Célébrée avec un léger décalage, la Journée nationale de la presse congolaise a placé l’éthique, la déontologie et l’innovation numérique au cœur des échanges entre professionnels des médias à Kinshasa.
Face à la multiplication des fausses informations, à la puissance des réseaux sociaux et à l’essor rapide de l’intelligence artificielle, le journalisme congolais est appelé à renforcer ses fondamentaux : vérification, responsabilité, indépendance et éthique professionnelle. C’est l’un des principaux messages ressortis de la célébration de la Journée nationale de la presse congolaise, organisée jeudi au Musée national de la RDC.

L’événement, consacré à la Journée nationale de la presse célébrée le 22 juillet, a été organisé par la Tribune des Femmes de Médias, en partenariat avec l’Union Nationale des Caméramans du Congo. Il a réuni des professionnels des médias et plusieurs acteurs institutionnels autour des mutations que connaît le métier de journaliste à l’heure du numérique et de l’intelligence artificielle.

Intervenant à cette occasion, le ministre de la Communication et Médias et porte-parole du Gouvernement, Patrick Muyaya Katembwe, a insisté sur une distinction essentielle : la rapidité de circulation d’une information ne garantit pas sa véracité.

Pour le ministre, l’arrivée de l’intelligence artificielle et la domination des réseaux sociaux ne remettent pas en cause la raison d’être du journaliste. Au contraire, elles renforcent la nécessité d’un travail professionnel de collecte, de recoupement, de contextualisation et de vérification avant publication.

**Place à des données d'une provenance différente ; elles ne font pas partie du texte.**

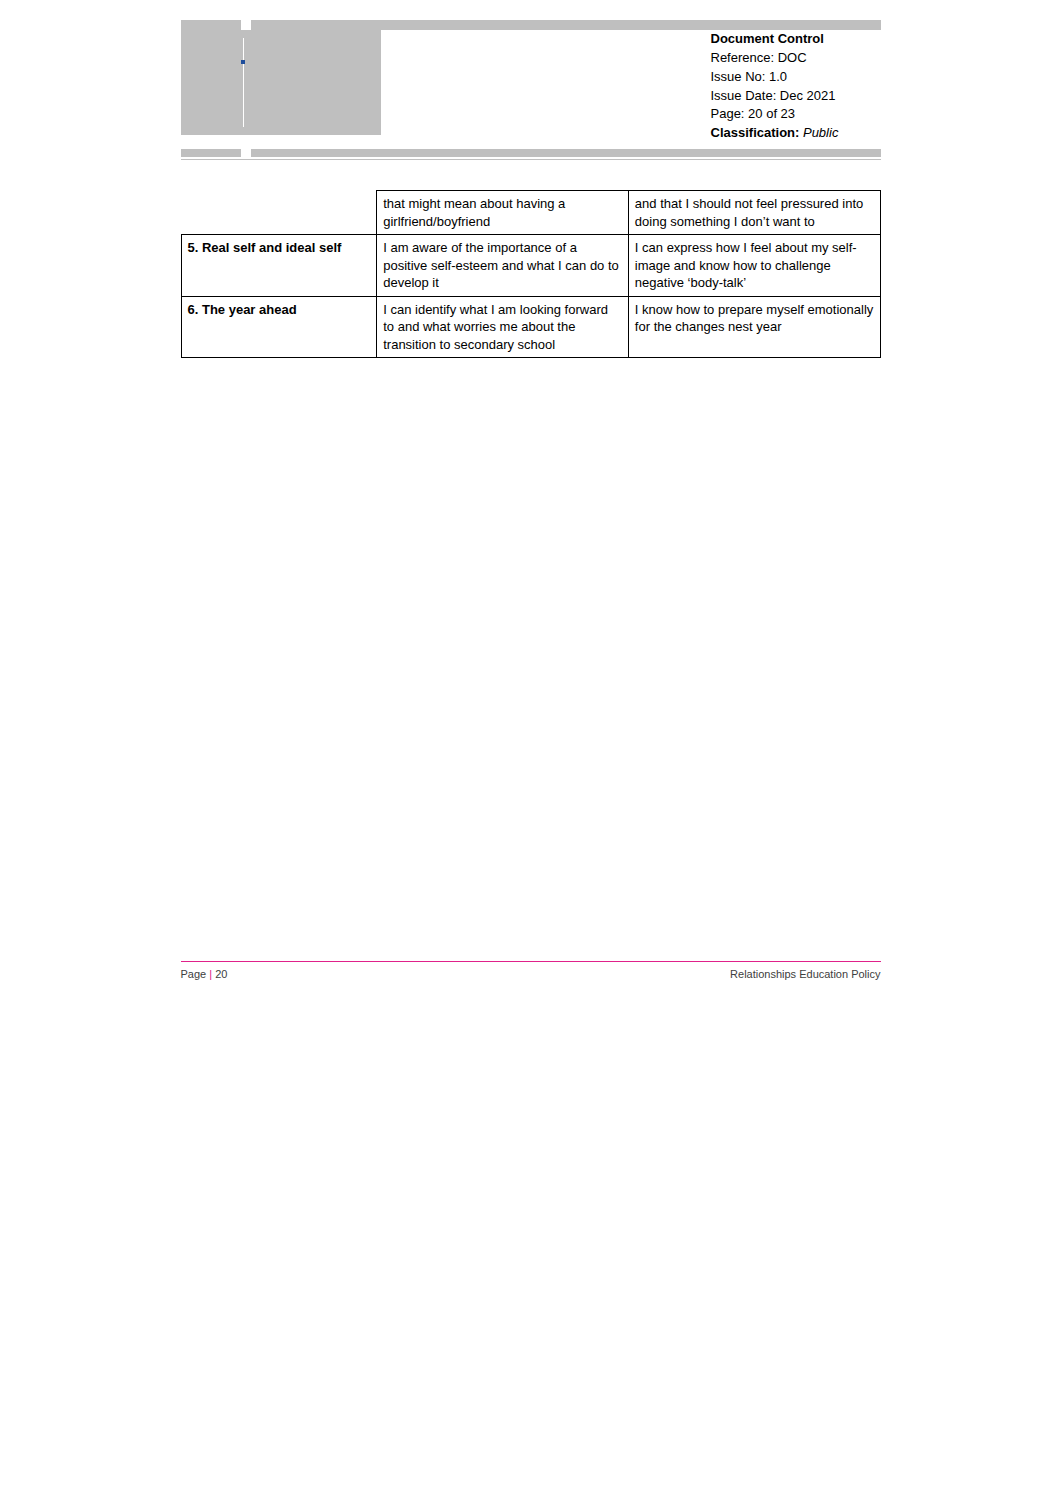Document Control
Reference: DOC
Issue No: 1.0
Issue Date: Dec 2021
Page: 20 of 23
Classification: Public
| | that might mean about having a girlfriend/boyfriend | and that I should not feel pressured into doing something I don’t want to |
| 5. Real self and ideal self | I am aware of the importance of a positive self-esteem and what I can do to develop it | I can express how I feel about my self-image and know how to challenge negative ‘body-talk’ |
| 6. The year ahead | I can identify what I am looking forward to and what worries me about the transition to secondary school | I know how to prepare myself emotionally for the changes nest year |
Page | 20
Relationships Education Policy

« Ni l’intelligence artificielle, ni les réseaux sociaux ne peuvent se substituer au travail du journaliste », a-t-il notamment souligné, rappelant que la responsabilité éditoriale demeure humaine.
Cette exigence devient particulièrement importante dans un environnement où une information fausse ou manipulée peut atteindre des milliers de personnes en quelques minutes.

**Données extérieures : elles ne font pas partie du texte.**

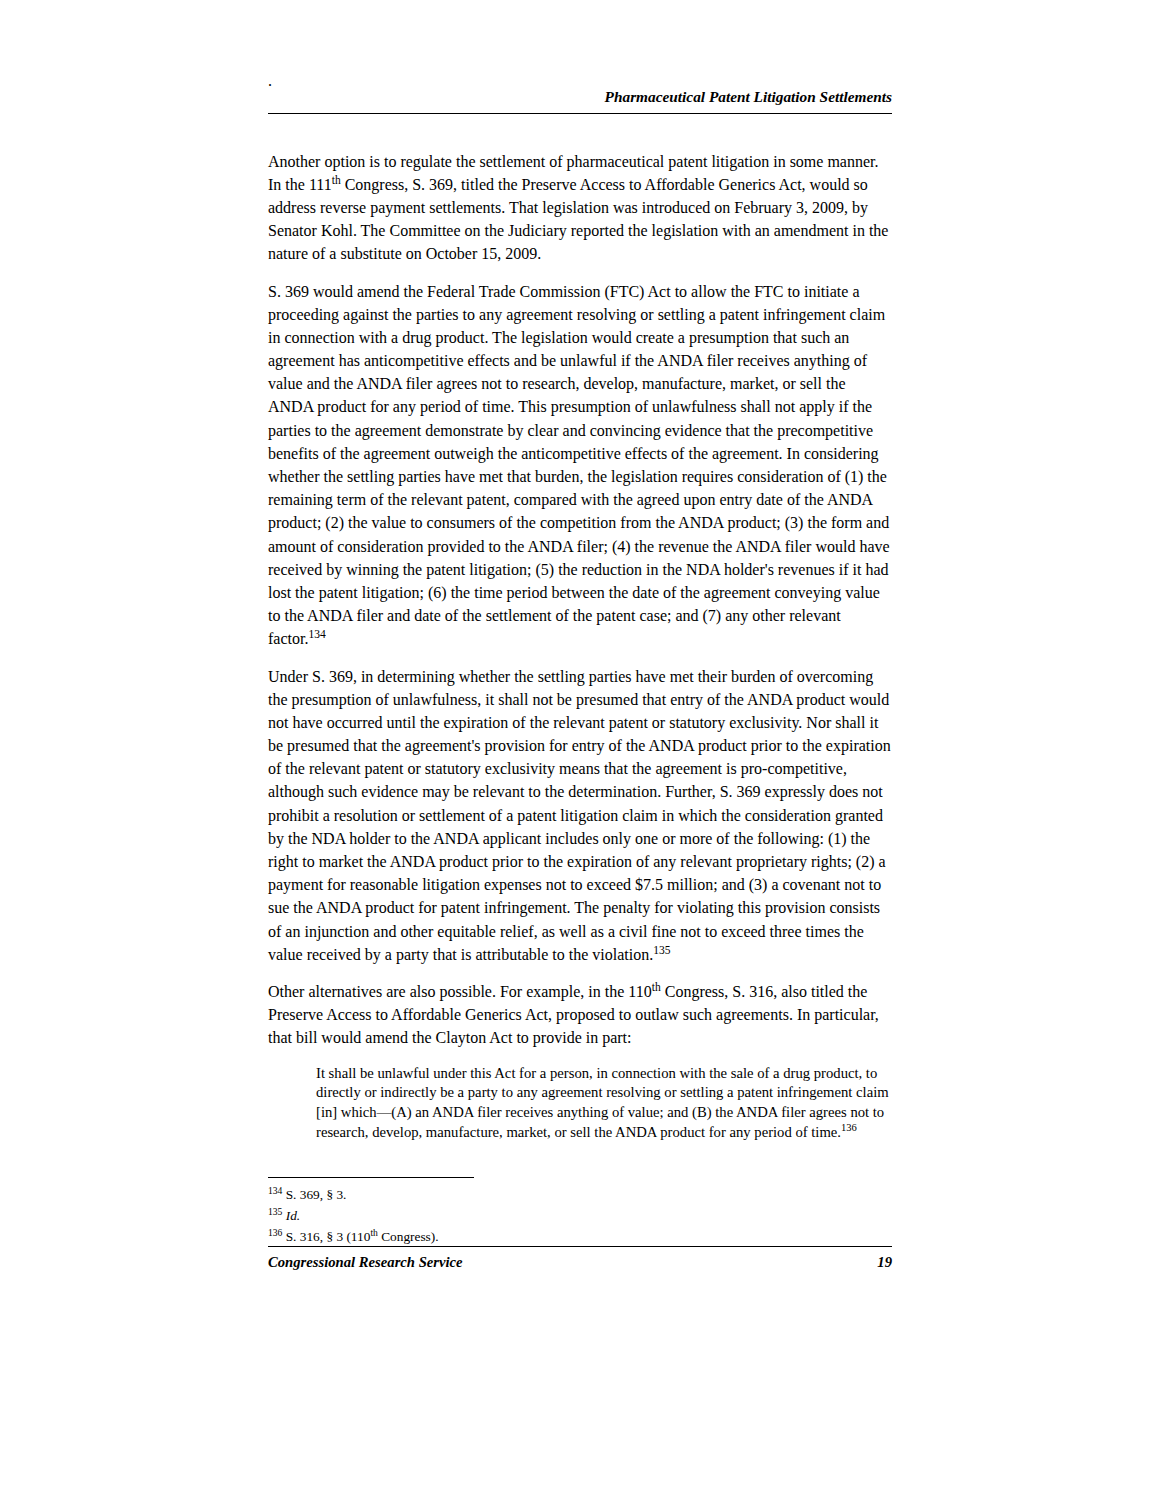.
Pharmaceutical Patent Litigation Settlements
Another option is to regulate the settlement of pharmaceutical patent litigation in some manner. In the 111th Congress, S. 369, titled the Preserve Access to Affordable Generics Act, would so address reverse payment settlements. That legislation was introduced on February 3, 2009, by Senator Kohl. The Committee on the Judiciary reported the legislation with an amendment in the nature of a substitute on October 15, 2009.
S. 369 would amend the Federal Trade Commission (FTC) Act to allow the FTC to initiate a proceeding against the parties to any agreement resolving or settling a patent infringement claim in connection with a drug product. The legislation would create a presumption that such an agreement has anticompetitive effects and be unlawful if the ANDA filer receives anything of value and the ANDA filer agrees not to research, develop, manufacture, market, or sell the ANDA product for any period of time. This presumption of unlawfulness shall not apply if the parties to the agreement demonstrate by clear and convincing evidence that the precompetitive benefits of the agreement outweigh the anticompetitive effects of the agreement. In considering whether the settling parties have met that burden, the legislation requires consideration of (1) the remaining term of the relevant patent, compared with the agreed upon entry date of the ANDA product; (2) the value to consumers of the competition from the ANDA product; (3) the form and amount of consideration provided to the ANDA filer; (4) the revenue the ANDA filer would have received by winning the patent litigation; (5) the reduction in the NDA holder's revenues if it had lost the patent litigation; (6) the time period between the date of the agreement conveying value to the ANDA filer and date of the settlement of the patent case; and (7) any other relevant factor.134
Under S. 369, in determining whether the settling parties have met their burden of overcoming the presumption of unlawfulness, it shall not be presumed that entry of the ANDA product would not have occurred until the expiration of the relevant patent or statutory exclusivity. Nor shall it be presumed that the agreement's provision for entry of the ANDA product prior to the expiration of the relevant patent or statutory exclusivity means that the agreement is pro-competitive, although such evidence may be relevant to the determination. Further, S. 369 expressly does not prohibit a resolution or settlement of a patent litigation claim in which the consideration granted by the NDA holder to the ANDA applicant includes only one or more of the following: (1) the right to market the ANDA product prior to the expiration of any relevant proprietary rights; (2) a payment for reasonable litigation expenses not to exceed $7.5 million; and (3) a covenant not to sue the ANDA product for patent infringement. The penalty for violating this provision consists of an injunction and other equitable relief, as well as a civil fine not to exceed three times the value received by a party that is attributable to the violation.135
Other alternatives are also possible. For example, in the 110th Congress, S. 316, also titled the Preserve Access to Affordable Generics Act, proposed to outlaw such agreements. In particular, that bill would amend the Clayton Act to provide in part:
It shall be unlawful under this Act for a person, in connection with the sale of a drug product, to directly or indirectly be a party to any agreement resolving or settling a patent infringement claim [in] which—(A) an ANDA filer receives anything of value; and (B) the ANDA filer agrees not to research, develop, manufacture, market, or sell the ANDA product for any period of time.136
134 S. 369, § 3.
135 Id.
136 S. 316, § 3 (110th Congress).
Congressional Research Service 19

La presse face à la guerre informationnelle
Le ministre a également placé la responsabilité des médias dans le contexte sécuritaire que traverse la République démocratique du Congo.
Selon Patrick Muyaya, la crise sécuritaire s’accompagne d’une bataille autour de l’information et des récits. Dans ce contexte, les médias sont appelés à contribuer à la cohésion nationale en privilégiant des informations fiables et vérifiées.

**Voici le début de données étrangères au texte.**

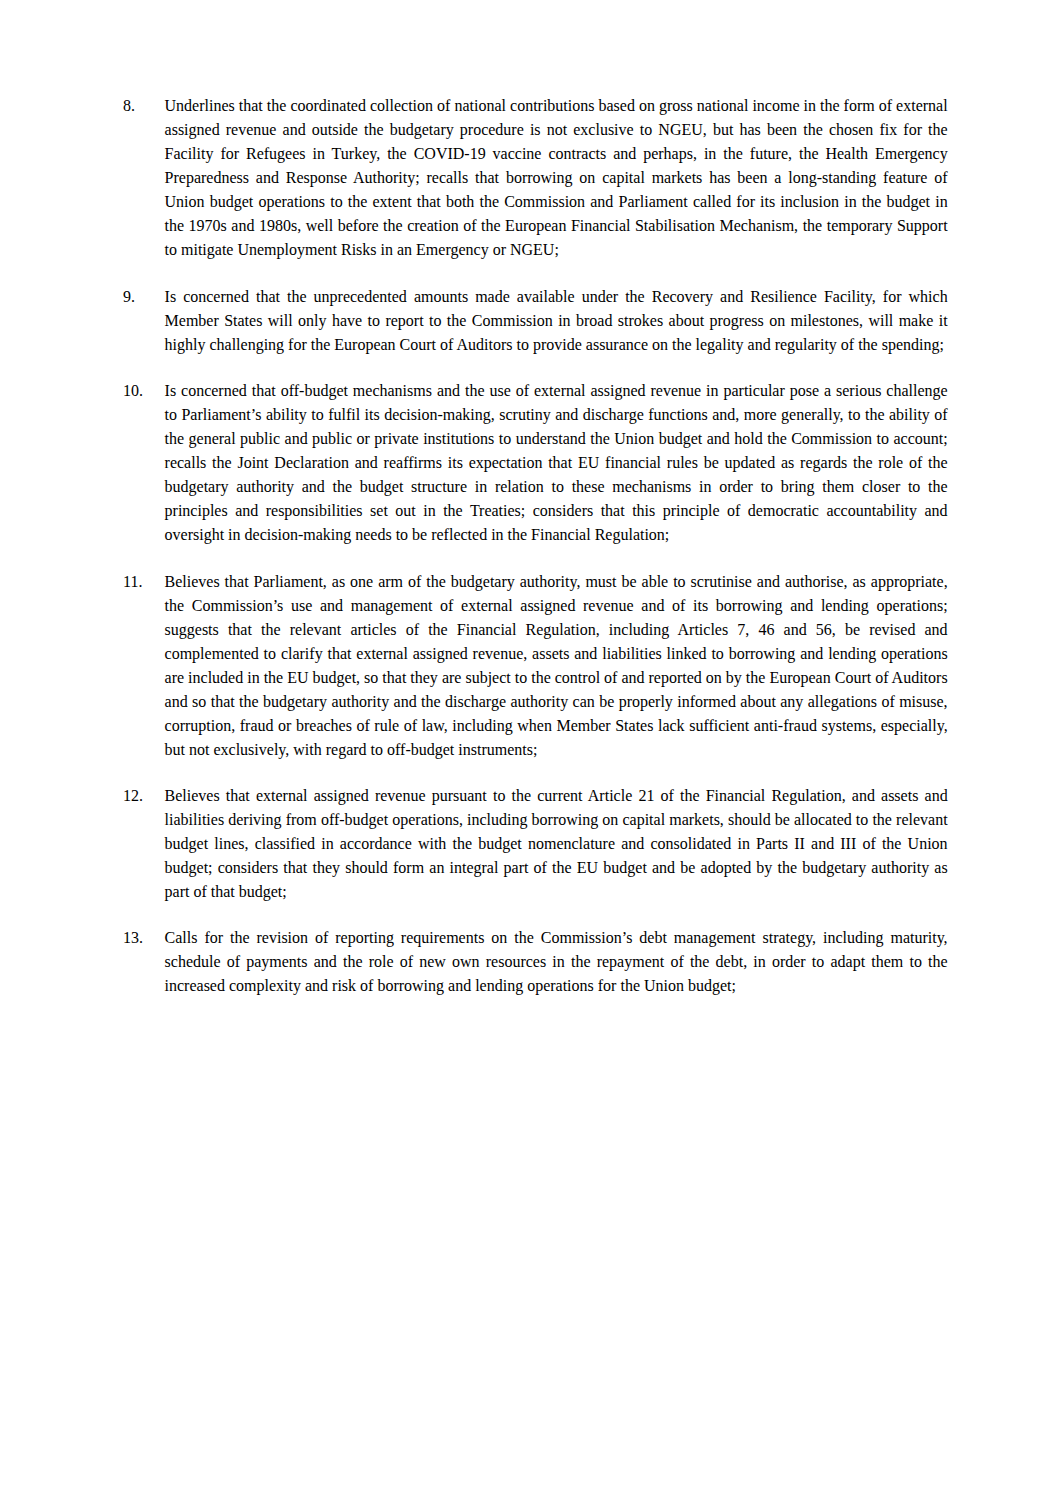8. Underlines that the coordinated collection of national contributions based on gross national income in the form of external assigned revenue and outside the budgetary procedure is not exclusive to NGEU, but has been the chosen fix for the Facility for Refugees in Turkey, the COVID-19 vaccine contracts and perhaps, in the future, the Health Emergency Preparedness and Response Authority; recalls that borrowing on capital markets has been a long-standing feature of Union budget operations to the extent that both the Commission and Parliament called for its inclusion in the budget in the 1970s and 1980s, well before the creation of the European Financial Stabilisation Mechanism, the temporary Support to mitigate Unemployment Risks in an Emergency or NGEU;
9. Is concerned that the unprecedented amounts made available under the Recovery and Resilience Facility, for which Member States will only have to report to the Commission in broad strokes about progress on milestones, will make it highly challenging for the European Court of Auditors to provide assurance on the legality and regularity of the spending;
10. Is concerned that off-budget mechanisms and the use of external assigned revenue in particular pose a serious challenge to Parliament’s ability to fulfil its decision-making, scrutiny and discharge functions and, more generally, to the ability of the general public and public or private institutions to understand the Union budget and hold the Commission to account; recalls the Joint Declaration and reaffirms its expectation that EU financial rules be updated as regards the role of the budgetary authority and the budget structure in relation to these mechanisms in order to bring them closer to the principles and responsibilities set out in the Treaties; considers that this principle of democratic accountability and oversight in decision-making needs to be reflected in the Financial Regulation;
11. Believes that Parliament, as one arm of the budgetary authority, must be able to scrutinise and authorise, as appropriate, the Commission’s use and management of external assigned revenue and of its borrowing and lending operations; suggests that the relevant articles of the Financial Regulation, including Articles 7, 46 and 56, be revised and complemented to clarify that external assigned revenue, assets and liabilities linked to borrowing and lending operations are included in the EU budget, so that they are subject to the control of and reported on by the European Court of Auditors and so that the budgetary authority and the discharge authority can be properly informed about any allegations of misuse, corruption, fraud or breaches of rule of law, including when Member States lack sufficient anti-fraud systems, especially, but not exclusively, with regard to off-budget instruments;
12. Believes that external assigned revenue pursuant to the current Article 21 of the Financial Regulation, and assets and liabilities deriving from off-budget operations, including borrowing on capital markets, should be allocated to the relevant budget lines, classified in accordance with the budget nomenclature and consolidated in Parts II and III of the Union budget; considers that they should form an integral part of the EU budget and be adopted by the budgetary authority as part of that budget;
13. Calls for the revision of reporting requirements on the Commission’s debt management strategy, including maturity, schedule of payments and the role of new own resources in the repayment of the debt, in order to adapt them to the increased complexity and risk of borrowing and lending operations for the Union budget;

Il a ainsi encouragé les journalistes à faire preuve de professionnalisme afin que les médias congolais puissent participer à la diffusion d’une information crédible et contribuer à la construction d’un récit national favorable à l’unité et au développement.
Cette approche pose cependant un défi majeur aux rédactions : comment contribuer à la cohésion nationale tout en conservant l’indépendance éditoriale et l’esprit critique qui constituent le fondement du journalisme ?
La présidente de l’ASBL Tribune des Femmes de Médias, Rachel Shako, a, pour sa part, placé la responsabilité individuelle du journaliste au centre des débats.
Elle a estimé que les progrès technologiques ne sauraient remplacer la conscience professionnelle. Pour elle, le journaliste de demain devra maîtriser les nouveaux outils sans renoncer aux exigences fondamentales du métier : rigueur, vérification, responsabilité et indépendance.
Son intervention a également porté sur les rapports entre médias et pouvoir politique. Elle a appelé à une meilleure valorisation du journalisme professionnel, estimant que les journalistes ne devraient être enfermés ni dans la logique de la majorité ni dans celle de l’opposition.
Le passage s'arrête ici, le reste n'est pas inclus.